Like I said, I’m still not a big CritcalRole fan, but for reasons that have nothing to do with CriticalRole and that are entirely personal. I found out about it late in the game. Their first season was already halfway done and I didn’t have time to go back and try and watch through it. When the second season came out I started trying to watch again but simple time restraints got in the way again and I have a hard time following that many people anyway. Plus, it’s just not how I play D&D. I find the way Matt Mercer runs his games great, I love how his players interact with it. I would probably love playing in a game like this one. But in terms of GM style, which is mainly why I watch real play casts, it’s just not how I do things. However, I love the stories. I love listening to “Critters” tell their favourite parts. When Matt Colville did a video about the end of season 1, I found the entier story amazing, both the actual adventure that Matt Mercer had created, but also the player’s stories, their interconnections and the emotions that come from playing with other people.

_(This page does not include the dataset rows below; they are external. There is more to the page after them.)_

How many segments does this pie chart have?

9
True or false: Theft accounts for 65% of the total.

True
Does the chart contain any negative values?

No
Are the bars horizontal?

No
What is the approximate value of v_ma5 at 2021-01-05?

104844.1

TTRPGs, and D&D, are above all collaborative creative zones. It’s the stories that we create together that have the most sense, that impact us the most, that create the emotions and the feelings that separate TTRPGs from a board game or a video game. CriticalRole exemplifies that to me. It is the emotional nexus for so many members of the 5th edition D&D community that it is disingenuous to count it as “niche” or to ignore its significance. They have 757k followers on Youtube, the latest episode of their show got 714k views (campaign 2, episode 89), their subreddit has 185k members (which works out to about 12% of the 1,5m on r/DnD). They have created a collective conscience shared by their viewers about what D&D is, it’s a shared experience that binds them together. It might not be a show that I watch, because of timing and personal preference, but it still affects me. I am happy for its existence and its success as it allowed me to discover so much more, and for the joy that it has brought to so many others.

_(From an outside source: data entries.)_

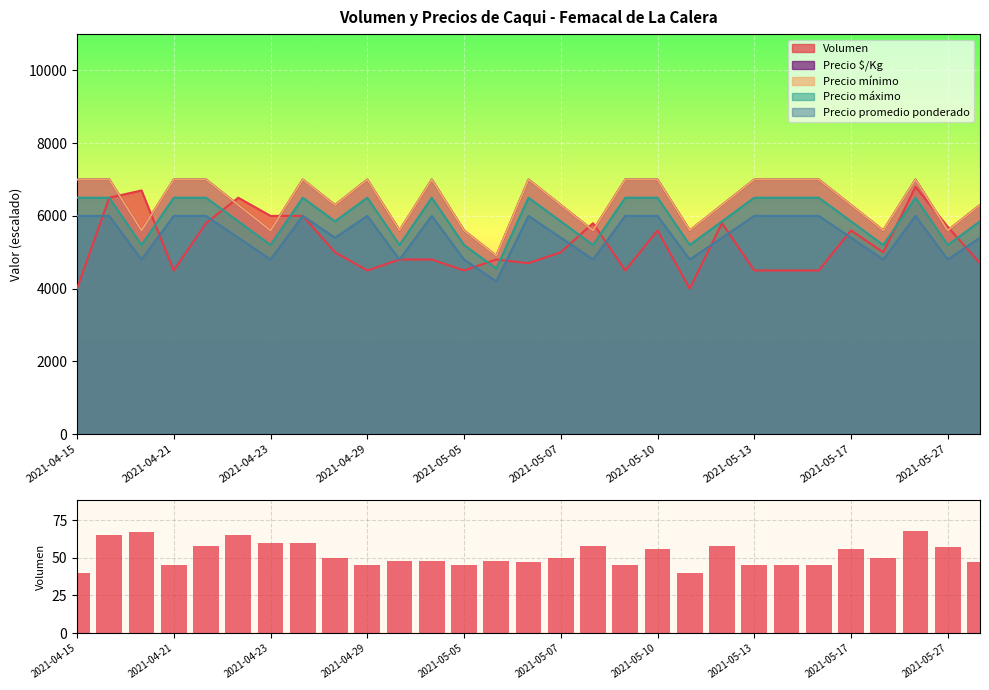

Which has a higher value, 14 or 23?

14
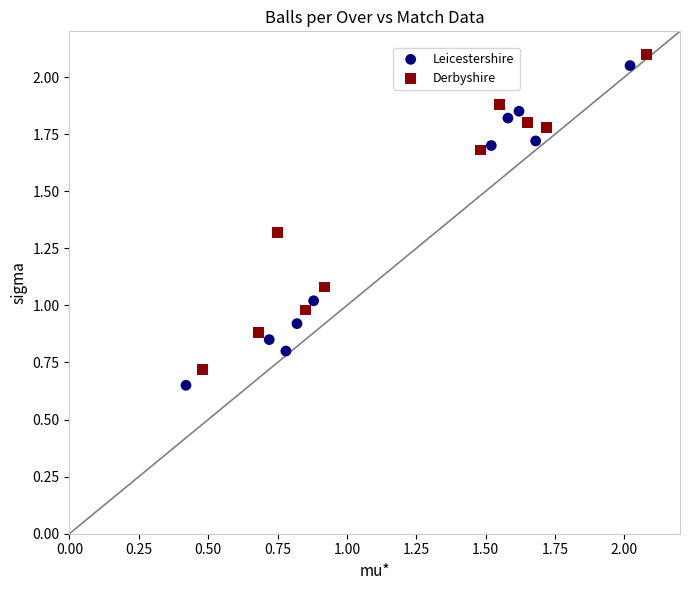

Which series reaches the minimum Y coordinate?

Leicestershire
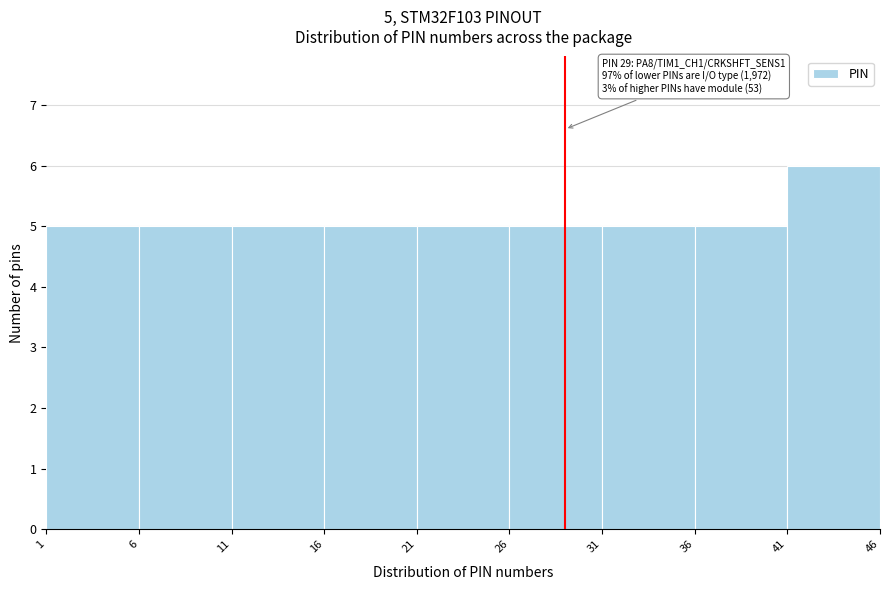

Over which range of the x-axis is the bar tallest?

41 to 46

I read a lot about D&D before I ever played it. Years before seeing an actual game in action I had read sourcebooks for 3rd edition and before. I have since gone back and looked at some of them for other editions, and to look at the different worlds that have existed before (Eberron, Dark Sun, Birthright, Planescape, Spelljammer, …). A great deal of respect for the older editions of D&D was put into 5th edition so that it would feel right, and so that it would respect the old codes. I would love to see some of them brought back and modernized, and they probably will be at some point, but isn’t it time that 5th edition got a setting of its own? Not something from the past polished and adapted, but something new? The old sourcebooks still exist, you can still play in any of the old worlds if you want to adapt them. Most of them have little mechanical effect in-game, and those that do have generally already been homebrewed by now (psionics, the artificer,…). CriticalRole helped get a lot of people invested in 5th edition. It seems fitting that it should now be recognized officially.